**DATA TO EXAMINE:**
^^^^^^^^
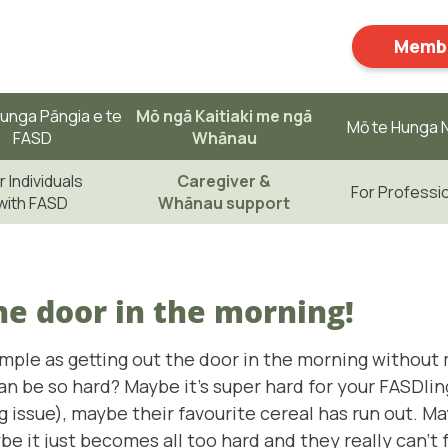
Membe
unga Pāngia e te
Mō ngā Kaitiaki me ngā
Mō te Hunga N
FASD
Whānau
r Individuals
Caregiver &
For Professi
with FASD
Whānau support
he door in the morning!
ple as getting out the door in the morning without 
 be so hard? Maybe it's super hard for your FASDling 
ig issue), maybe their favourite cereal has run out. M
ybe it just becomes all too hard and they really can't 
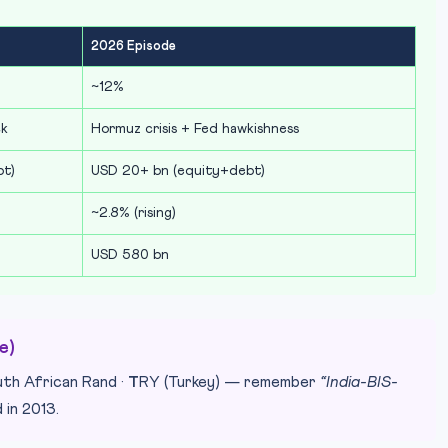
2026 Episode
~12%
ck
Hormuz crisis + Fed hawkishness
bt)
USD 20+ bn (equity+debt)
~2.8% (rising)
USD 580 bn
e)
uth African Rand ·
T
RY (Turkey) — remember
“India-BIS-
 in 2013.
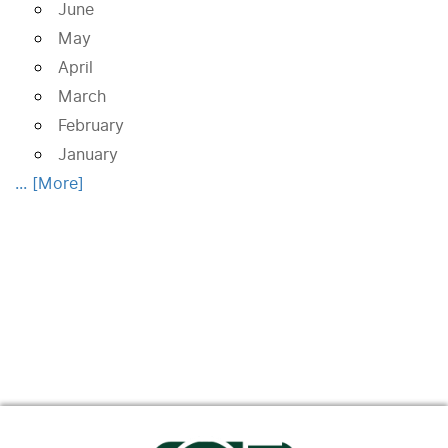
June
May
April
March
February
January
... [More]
^^^^^^^^
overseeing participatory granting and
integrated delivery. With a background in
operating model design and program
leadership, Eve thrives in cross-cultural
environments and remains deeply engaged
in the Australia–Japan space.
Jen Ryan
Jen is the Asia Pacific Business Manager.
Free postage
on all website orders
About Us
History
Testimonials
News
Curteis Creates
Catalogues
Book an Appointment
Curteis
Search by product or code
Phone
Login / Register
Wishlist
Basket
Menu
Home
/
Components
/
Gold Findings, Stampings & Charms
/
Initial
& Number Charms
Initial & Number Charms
^^^^^^^^
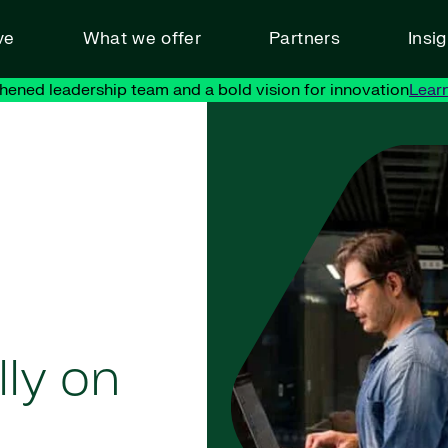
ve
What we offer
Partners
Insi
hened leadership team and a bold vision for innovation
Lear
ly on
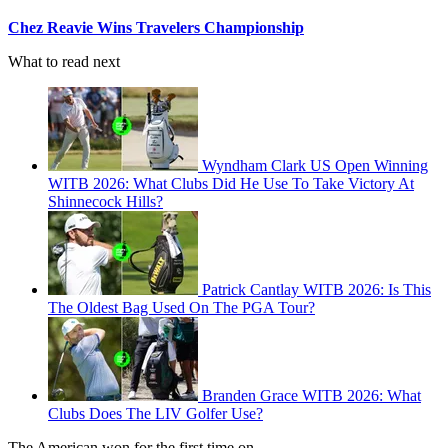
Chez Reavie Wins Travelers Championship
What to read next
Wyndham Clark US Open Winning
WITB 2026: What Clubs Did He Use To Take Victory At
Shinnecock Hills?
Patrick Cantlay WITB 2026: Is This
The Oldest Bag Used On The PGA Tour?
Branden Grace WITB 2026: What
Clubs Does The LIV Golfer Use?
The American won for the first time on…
^^^^^^^^
Everything above from the line containing "Patrick Cantlay WITB 2026: Is This" down to the line containing "The American won for the first time on…" should be copied exactly, both end lines included, and nothing else.

Patrick Cantlay WITB 2026: Is This
The Oldest Bag Used On The PGA Tour?
Branden Grace WITB 2026: What
Clubs Does The LIV Golfer Use?
The American won for the first time on…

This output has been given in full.